> Prompt
Reproduce the lines below, from the first one through the line containing "14: (501, 417)", with both ends included and the pictures omitted.

> Given entries

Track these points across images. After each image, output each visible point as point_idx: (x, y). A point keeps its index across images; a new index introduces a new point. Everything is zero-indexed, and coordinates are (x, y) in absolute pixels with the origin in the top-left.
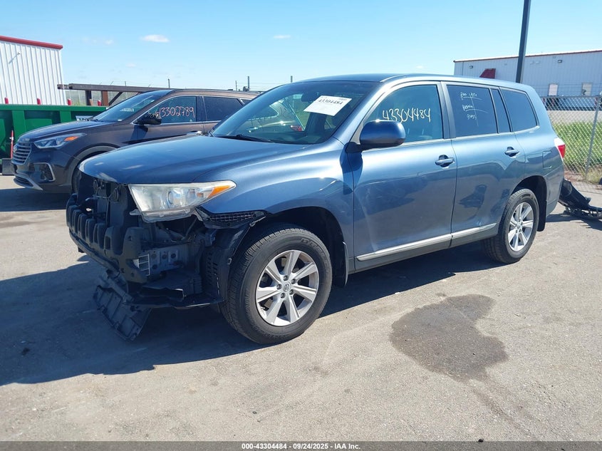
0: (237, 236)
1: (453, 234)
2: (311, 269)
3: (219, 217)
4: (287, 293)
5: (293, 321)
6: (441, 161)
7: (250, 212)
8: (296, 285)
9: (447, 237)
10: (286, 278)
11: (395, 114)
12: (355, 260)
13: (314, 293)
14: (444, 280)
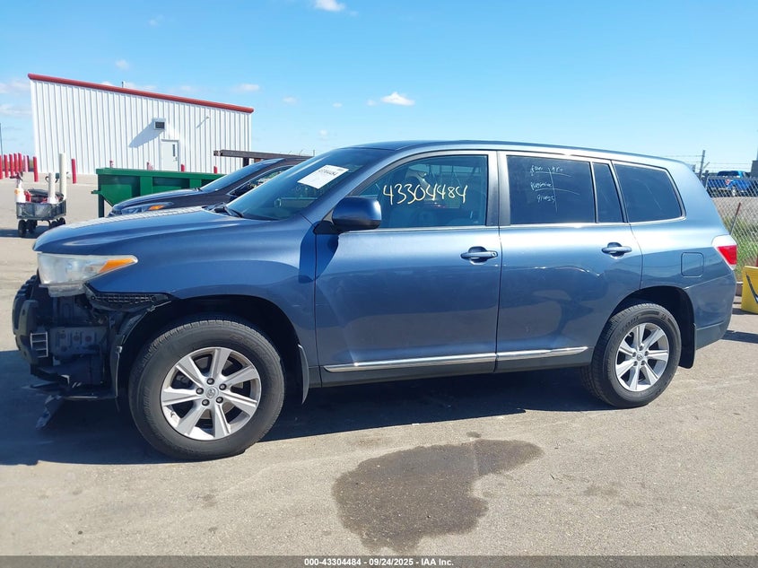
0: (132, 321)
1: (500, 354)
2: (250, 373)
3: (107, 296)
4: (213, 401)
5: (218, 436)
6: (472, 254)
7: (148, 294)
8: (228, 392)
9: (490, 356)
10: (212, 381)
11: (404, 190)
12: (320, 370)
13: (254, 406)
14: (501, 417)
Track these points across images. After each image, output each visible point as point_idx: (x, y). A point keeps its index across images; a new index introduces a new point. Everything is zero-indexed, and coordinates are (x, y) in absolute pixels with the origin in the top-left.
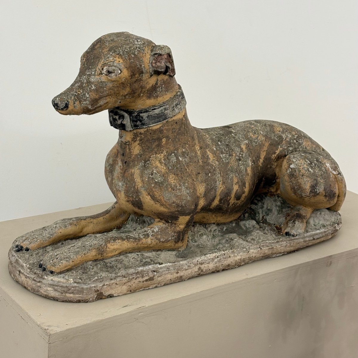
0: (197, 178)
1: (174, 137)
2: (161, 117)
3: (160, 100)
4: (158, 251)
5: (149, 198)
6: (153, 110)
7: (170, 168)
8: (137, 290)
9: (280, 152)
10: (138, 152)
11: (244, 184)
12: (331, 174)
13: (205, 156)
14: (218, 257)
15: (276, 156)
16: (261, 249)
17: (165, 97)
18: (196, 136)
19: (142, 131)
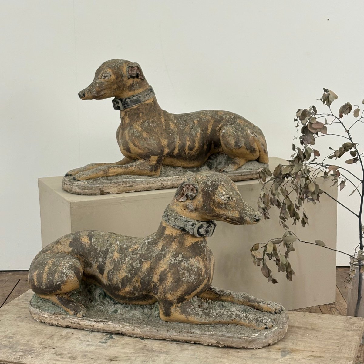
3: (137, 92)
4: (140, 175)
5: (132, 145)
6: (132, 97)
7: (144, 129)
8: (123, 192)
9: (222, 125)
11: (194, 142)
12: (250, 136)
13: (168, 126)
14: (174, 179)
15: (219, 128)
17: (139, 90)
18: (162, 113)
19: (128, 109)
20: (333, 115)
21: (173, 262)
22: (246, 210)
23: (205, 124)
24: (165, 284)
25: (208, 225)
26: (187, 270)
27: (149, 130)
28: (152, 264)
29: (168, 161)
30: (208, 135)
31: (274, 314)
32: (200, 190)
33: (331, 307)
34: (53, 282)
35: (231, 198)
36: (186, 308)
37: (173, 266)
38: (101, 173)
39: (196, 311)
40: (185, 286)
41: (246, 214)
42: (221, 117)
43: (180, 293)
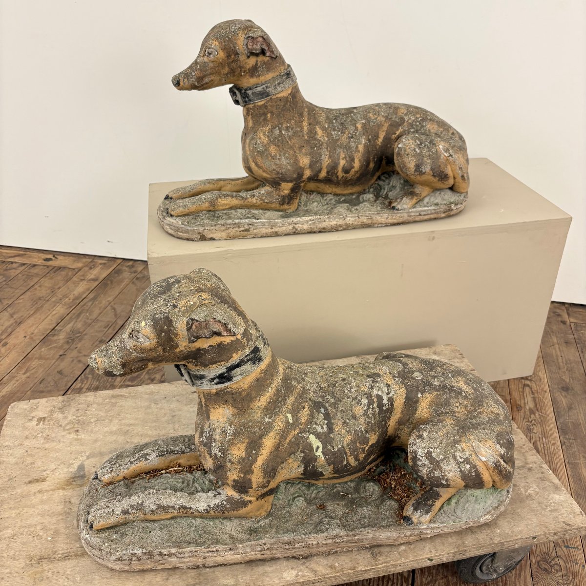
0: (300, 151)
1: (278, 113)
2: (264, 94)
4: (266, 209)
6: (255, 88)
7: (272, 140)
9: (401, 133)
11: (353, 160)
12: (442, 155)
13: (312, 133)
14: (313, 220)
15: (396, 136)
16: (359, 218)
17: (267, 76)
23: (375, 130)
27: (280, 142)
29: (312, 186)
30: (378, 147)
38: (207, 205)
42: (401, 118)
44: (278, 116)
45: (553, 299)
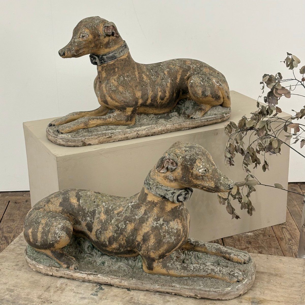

> Your response
Track these points across images. After each image, output each visible point as point_idx: (x, y). A point keeps its index across images; a new index introduces a new point. Everything is zero-indexed, and coordinates are (x, y) in absolute pixels with the origin in the top-left.
0: (237, 236)
1: (453, 234)
2: (311, 269)
3: (219, 217)
4: (287, 293)
5: (293, 321)
6: (441, 161)
7: (250, 212)
8: (296, 285)
9: (447, 237)
10: (286, 278)
11: (395, 114)
12: (355, 260)
13: (314, 293)
14: (444, 280)
0: (132, 321)
1: (500, 354)
2: (250, 373)
3: (107, 296)
4: (213, 401)
5: (218, 436)
6: (472, 254)
7: (148, 294)
8: (228, 392)
9: (490, 356)
10: (212, 381)
11: (404, 190)
12: (320, 370)
13: (254, 406)
14: (501, 417)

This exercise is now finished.